▸ Work task:
Can you reproduce, word for word, the part of the discussion of character backstories below that opens with the words containing "In one session, some" and closes with "all of us..."?

In the few groups I have DM'd for, we started at level 3 with the understanding that each character has a backstory of motivations and adventures to account for the advanced level. During down-time or social encounters, I prompt a player to tell some small bit of their story to the other party members or to an NPC.
In one session, some characters were struck with a charm of sorts that forced them to relive some moment of great fear. The player had to describe what the character was experiencing in the horrifying flashback, knowing it contributed in some part to the backstory.It was fun... one character had a bad experience in brothel which terrified all of us...
Over time and many social encounters, a full idea of the character can be developed rather than making it all up while rolling stats
I respectfully disagree with the OP. My first character had a backstory that wasn't particularly lengthy but had enough to it that couple with the personality traits and flaws gave the DM something to work with. And I should point out our DM wanted us to create backstories. We started with Lost Mines of Phandelver and worked into Tomb of Annihilation but the DM worked in minor personal stories for each of our characters because he wanted to. My character was a Dragonborn Barbarian who was a former lord but how he came to power was a secret known only to a lost friend whose spirit occasionally guided him. Friends and family meant the most to my Barbarian. That was it. In the first module my character's only motivations were to care for his friends. He also had a flaw that he remembered any insult and harbored a silent resentment. At one point he couldn't stay silent anymore and burned a tavern down (not on purpose, just forgot in the moment that a fire breath inside a wooden building with tons of alcohol is a bad idea).

▸ Data under study:
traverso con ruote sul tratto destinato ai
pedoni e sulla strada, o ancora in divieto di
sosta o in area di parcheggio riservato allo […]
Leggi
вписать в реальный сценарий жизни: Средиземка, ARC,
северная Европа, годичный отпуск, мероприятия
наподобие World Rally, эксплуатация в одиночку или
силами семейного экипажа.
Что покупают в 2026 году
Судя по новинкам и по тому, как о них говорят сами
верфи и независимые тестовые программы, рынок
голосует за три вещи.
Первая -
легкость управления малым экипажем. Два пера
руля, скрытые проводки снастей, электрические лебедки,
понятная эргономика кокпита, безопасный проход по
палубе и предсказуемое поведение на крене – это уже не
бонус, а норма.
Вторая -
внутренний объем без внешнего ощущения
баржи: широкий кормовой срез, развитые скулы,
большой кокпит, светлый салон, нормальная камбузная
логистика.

==

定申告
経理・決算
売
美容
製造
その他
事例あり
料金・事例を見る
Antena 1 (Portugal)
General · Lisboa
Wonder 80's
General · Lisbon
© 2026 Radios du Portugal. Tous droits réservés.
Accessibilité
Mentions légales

▸ Written solution:
In one session, some characters were struck with a charm of sorts that forced them to relive some moment of great fear. The player had to describe what the character was experiencing in the horrifying flashback, knowing it contributed in some part to the backstory.It was fun... one character had a bad experience in brothel which terrified all of us...